The new analysis is the first to look at how the pandemic affected math and reading achievement in many individual school districts. The team relied on testing data for 29 states, spanning around 4,000 school districts that serve some 12 million students in third to eighth grades — or around half of the U.S. student population for those age groups. 

Researchers then combined that information with scores released this week from a key national test known as NAEP, which allowed them to compare student performance in spring 2019 and spring 2022. They found that, this year, the students in the median school district had learned about half a grade level less in math and about a quarter of a grade level less in reading, compared with their pre-pandemic peers. (Those conversions of scores to time are inexact, but the researchers say they offer the clearest picture for parents.)

There were drastic differences in performance among districts in each state, they found, with a number of districts actually doing better since the pandemic, a small number doing much worse, and most seeing some declines.

“The pandemic was like a band of tornadoes, leaving devastating learning losses in some districts, while leaving many other districts untouched,” Kane said. “But until now, that damage has been hard to see.”

The research team also found that high-poverty districts suffered greater academic losses, offering a more sobering picture than the national NAEP results did and echoing some earlier pandemic research.

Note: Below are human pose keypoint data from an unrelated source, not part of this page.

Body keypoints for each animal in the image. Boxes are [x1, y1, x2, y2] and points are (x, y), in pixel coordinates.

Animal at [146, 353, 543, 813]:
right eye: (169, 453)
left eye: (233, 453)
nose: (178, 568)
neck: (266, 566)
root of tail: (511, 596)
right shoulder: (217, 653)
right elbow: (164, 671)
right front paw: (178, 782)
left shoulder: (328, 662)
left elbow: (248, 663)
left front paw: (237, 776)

The differences in lost learning between low- and high-poverty districts weren’t large, but were noteworthy, particularly in math. The trend held for reading, though the differences were smaller.

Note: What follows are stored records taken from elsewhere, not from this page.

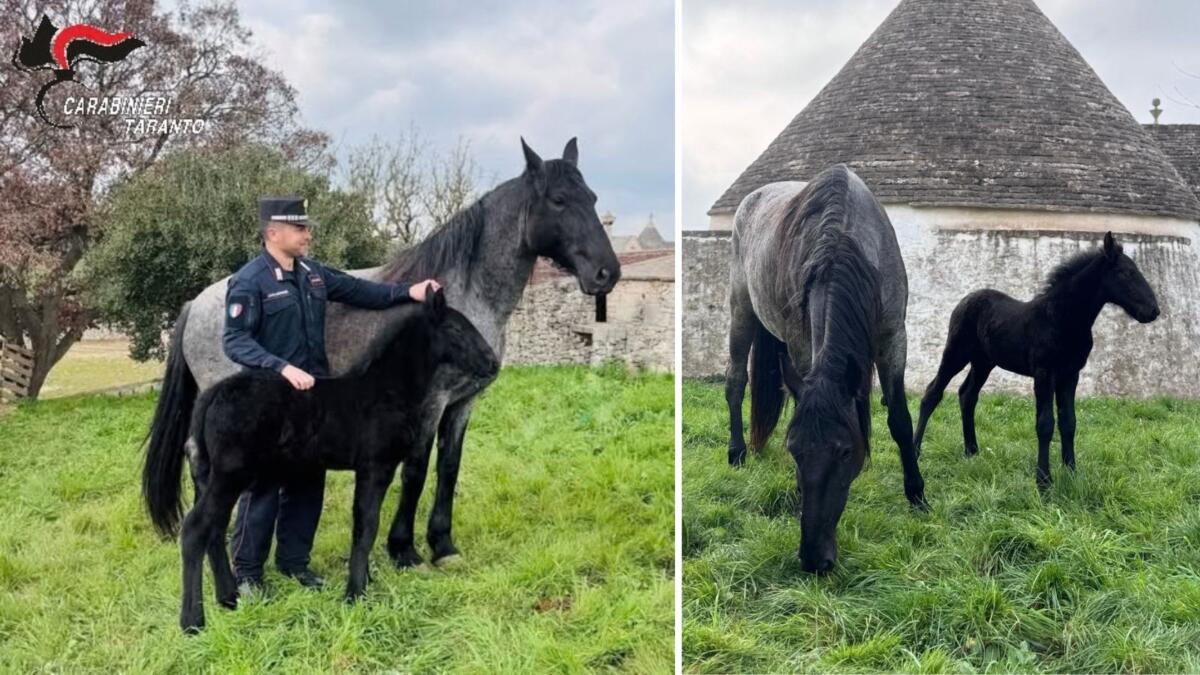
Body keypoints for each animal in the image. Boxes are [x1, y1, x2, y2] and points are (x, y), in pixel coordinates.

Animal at [143, 289, 500, 632]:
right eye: (455, 328)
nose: (493, 364)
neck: (385, 389)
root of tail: (212, 394)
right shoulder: (375, 467)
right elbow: (366, 526)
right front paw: (356, 593)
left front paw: (363, 583)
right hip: (231, 474)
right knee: (195, 529)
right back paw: (193, 622)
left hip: (211, 476)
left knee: (215, 530)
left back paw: (229, 599)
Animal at [144, 138, 620, 571]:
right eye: (559, 200)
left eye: (593, 198)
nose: (606, 273)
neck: (463, 297)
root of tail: (196, 304)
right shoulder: (429, 403)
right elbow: (417, 469)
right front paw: (404, 550)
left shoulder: (463, 403)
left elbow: (449, 468)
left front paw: (443, 546)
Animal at [724, 165, 927, 574]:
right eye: (794, 451)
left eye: (846, 452)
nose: (814, 559)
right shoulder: (803, 344)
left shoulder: (893, 338)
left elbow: (899, 420)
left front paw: (916, 494)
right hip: (742, 312)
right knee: (736, 381)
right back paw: (736, 452)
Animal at [912, 232, 1160, 489]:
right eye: (1125, 273)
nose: (1153, 311)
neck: (1061, 318)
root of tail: (965, 299)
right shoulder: (1044, 374)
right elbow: (1045, 424)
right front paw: (1044, 482)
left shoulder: (1070, 375)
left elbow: (1068, 422)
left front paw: (1071, 472)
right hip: (956, 354)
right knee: (932, 393)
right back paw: (915, 451)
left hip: (984, 362)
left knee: (967, 395)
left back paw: (972, 451)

Researchers said math was likely more affected than reading in high-poverty districts — a trend in that subject that’s been widely observed — because school plays a bigger role in how students learn to do math. 

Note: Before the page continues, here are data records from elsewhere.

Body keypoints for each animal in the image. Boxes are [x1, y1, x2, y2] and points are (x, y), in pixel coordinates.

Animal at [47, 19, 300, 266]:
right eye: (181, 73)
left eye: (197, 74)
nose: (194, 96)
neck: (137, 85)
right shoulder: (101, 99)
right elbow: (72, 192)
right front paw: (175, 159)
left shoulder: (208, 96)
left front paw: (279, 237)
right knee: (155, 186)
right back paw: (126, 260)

These findings, Reardon said, should prompt federal and state leaders to make sure high-poverty schools have the funding and mental health support they need long-term, “so that we don’t end up with a permanently larger amount of inequality than we had before the pandemic.”

How remote learning affected academics

The researchers cautioned that their analysis can’t disentangle the effects of remote learning from other factors. It’s possible the districts that stayed remote longer differed in other meaningful ways from districts that reopened quickly, Reardon said, so researchers will have to do more digging “to really tease out” what happened.

The team will be adding data from more states as it becomes available. Some states that haven’t yet been analyzed, such as Maryland and New Jersey, saw high rates of school closures and big drops in student achievement.

In the coming weeks, the team plans to look at how COVID death rates, internet access, and parent job losses may have contributed to score declines.

“All of those things affected children’s ability to be able to learn,” Reardon said. “So while the remote learning is probably a piece of the story, it’s probably a small piece of all the ways the pandemic affected children’s outcomes.”

The uneven quality of remote instruction likely contributed to the variation in student performance, too. 

Some students had access to daily live instruction with their teachers, while others spent large chunks of time working on their own, or doing work in paper packets. Students with spotty internet access often weren’t able to watch live lessons and teachers reported that some students logged on while they were working or caring for siblings. Others stopped attending virtual class altogether.

Kane said he hoped their data would urge school districts to beef up their academic recovery plans this spring and summer with strategies like tutoring and extra instruction during vacations — while schools still have time to spend their COVID relief dollars. Too many districts have put smaller efforts in place, he said, that won’t be sufficient to tackle the losses his team found. 

“The average kid missed half a year of learning in math, and we’re not going to make up for half a year of learning with a few extra days of instruction or by providing tutors to 5% to 10% of kids,” Kane said. 

What he doesn’t want to see is schools waiting to make changes until spring 2023 test results come in sometime next year when they may find: “Wow, kids are still way far behind.”